Which brings us to the modern era and today’s FOMC meeting. Nowadays, it is much more clearly stated that, effectively, the Federal Reserve’s intermediate target is “financial conditions”. What’s funny about this is, as you can see, this effectively returns us back to where we started. The operational target is interest rates, and the intermediate target is financial conditions. Monetary policy essentially went on a long, strange trip throughout many different intellectual trends and policy difficulties to end up back where we started. Of course, the process is far better. The Federal Reserve typically, with a few notable recent failures, communicates about what future policy is, and what they are doing with their operational target. The NYFRB trading desk has no discretion over setting the operational target. Process improvements aside, the fundamental policy framework is now the same.

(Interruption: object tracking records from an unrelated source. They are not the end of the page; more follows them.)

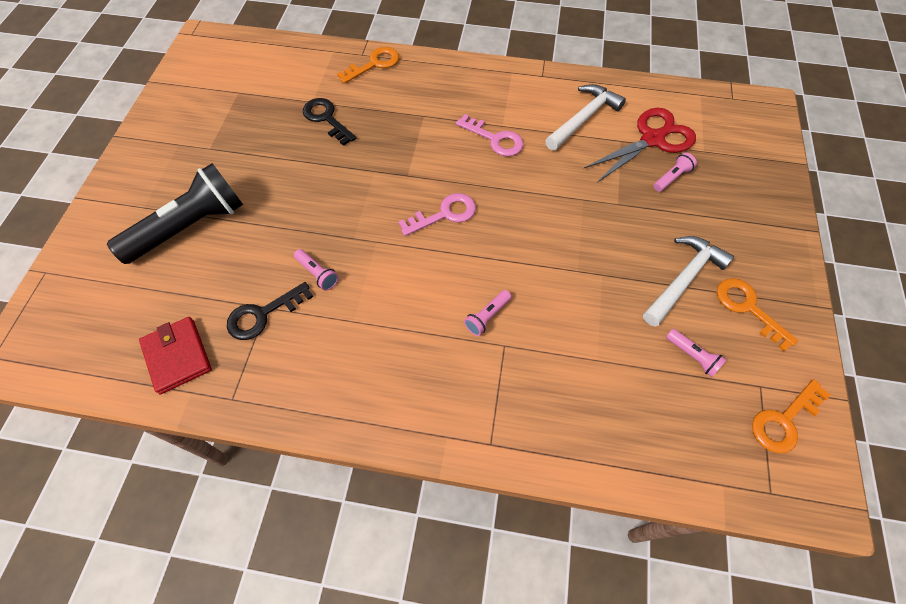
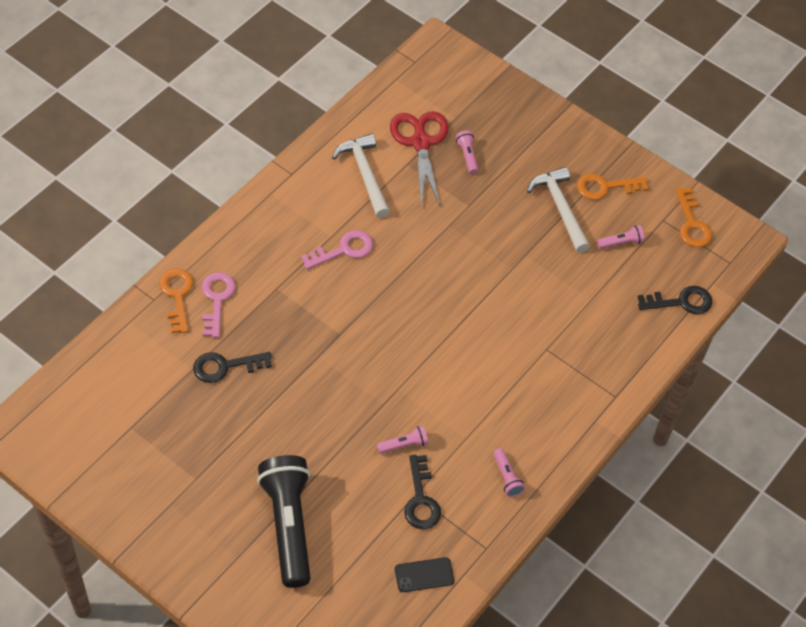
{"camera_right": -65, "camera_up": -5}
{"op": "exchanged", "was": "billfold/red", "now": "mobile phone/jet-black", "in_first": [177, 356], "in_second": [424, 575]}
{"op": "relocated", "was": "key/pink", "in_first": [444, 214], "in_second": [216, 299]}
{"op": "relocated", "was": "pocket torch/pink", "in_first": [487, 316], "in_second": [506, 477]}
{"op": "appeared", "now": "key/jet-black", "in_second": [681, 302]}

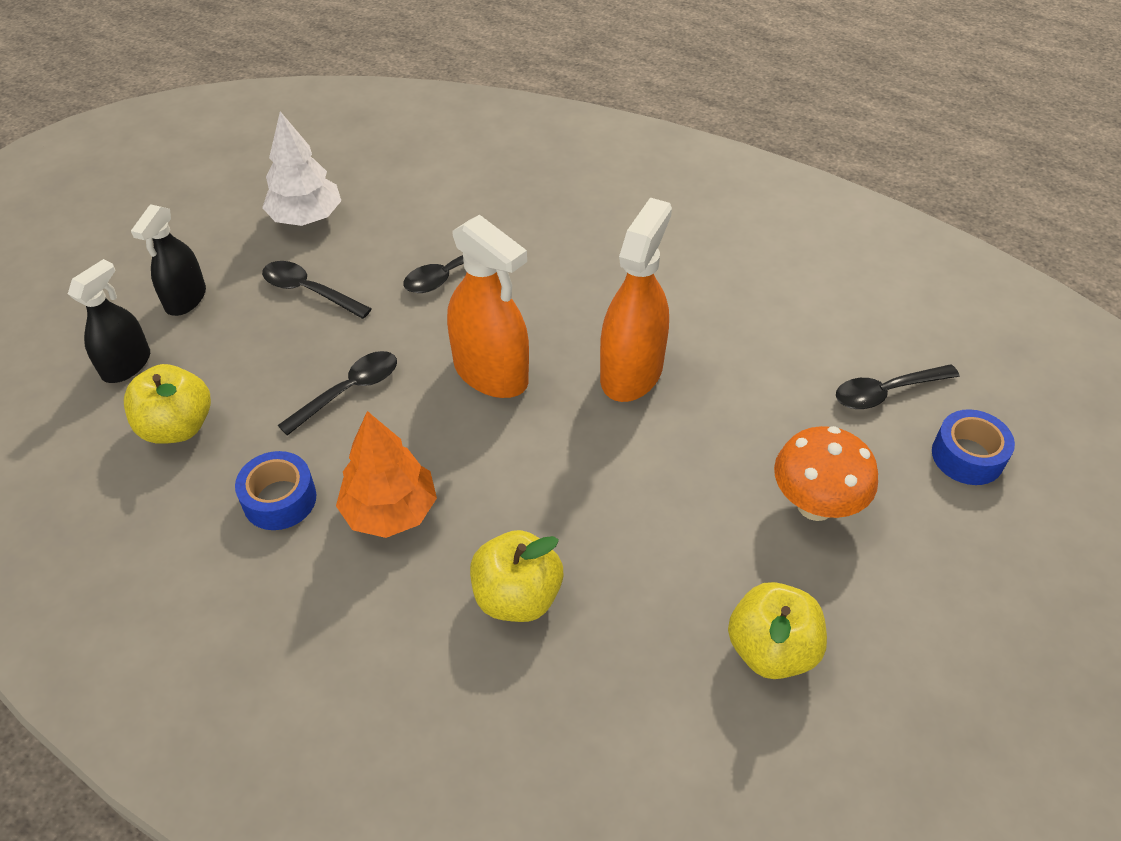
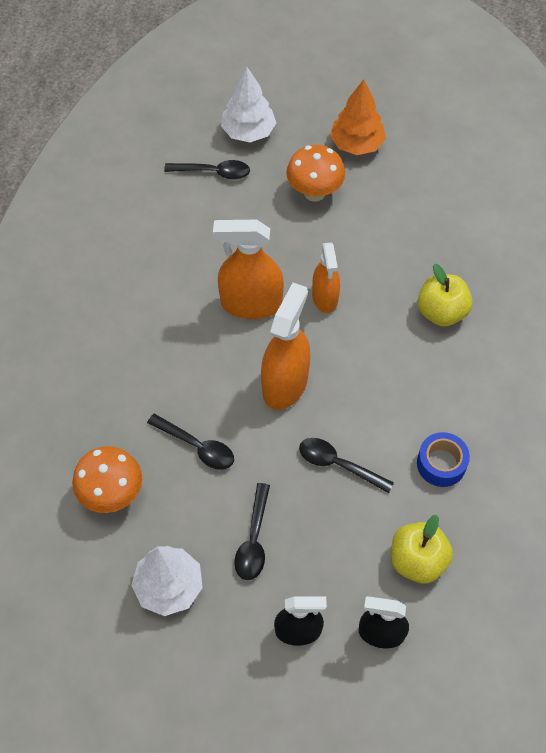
{"camera_right": -110, "camera_up": 10}
{"op": "relocated", "was": "fir tree/orange", "in_first": [390, 511], "in_second": [356, 144]}
{"op": "missing", "was": "apple fruit/golden", "in_first": [771, 649]}
{"op": "spun", "was": "teaspoon/jet-black", "in_first": [886, 392], "in_second": [213, 172], "clockwise": -45}
{"op": "exchanged", "was": "sticky tape/blue", "now": "fir tree/snow-white", "in_first": [967, 456], "in_second": [248, 132]}
{"op": "appeared", "now": "toadstool/orange", "in_second": [112, 494]}
{"op": "appeared", "now": "spray cleaner/orange", "in_second": [325, 297]}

Some readers may object that while on the surface it appears identical to the pre-1964 Martin Fed, actually today’s notion of financial conditions is more precise and sophisticated. Now we have financial conditions indices! In some ways, this is true. We know far more about what financial stresses look like and we have far, far more data. In other ways, this is not true. If you look under the hood of those financial condition indices, they seem just as “atheoretical” and just as much of a “grabbag” as the mixture of indicators the Martin Federal Reserve relied on. Take the National Financial Conditions Index produced by the Chicago Federal Reserve. It looks nice and pretty. In reality, it is 105 different measures that are more or less arbitrarily weighted. These are put into the same indicator without any analysis, or clear indication that many of the “indicators” are quite different. The majority are quantitative, but there are also many qualitative data sources jammed into the index!
So do we have more data today? Clearly! Is it better? I’m not so convinced. In short, theoretical coherence has not yet come for financial conditions, at least not at the Federal Reserve.
The other issue is that it is not clear how seriously the Federal Reserve takes financial conditions as an intermediate target. As Skanda Amarnath & Preston Mui over at Employ America said on Saturday, the recent events with Silicon Valley Bank and the policy response have tightened financial conditions. There is far greater financial uncertainty at this moment, while banks tighten lending standards for a variety of reasons. If you take the intermediate target concept seriously, interest rate increases are less “necessary” to decrease demand in the economy. These factors will already decrease demand! Continuing to hike would suggest they don’t really trust their own professed focus on financial conditions. It’s only tightening financial conditions if it comes from the Eccles Building in Washington DC… otherwise it's just sparkling financial instability.
That means a Federal Reserve decision to increase interest rates today would not simply be a mistake. It would bring up far more fundamental questions about the Federal Reserve’s operating framework. So at this point, I’m very interested in seeing what they will do.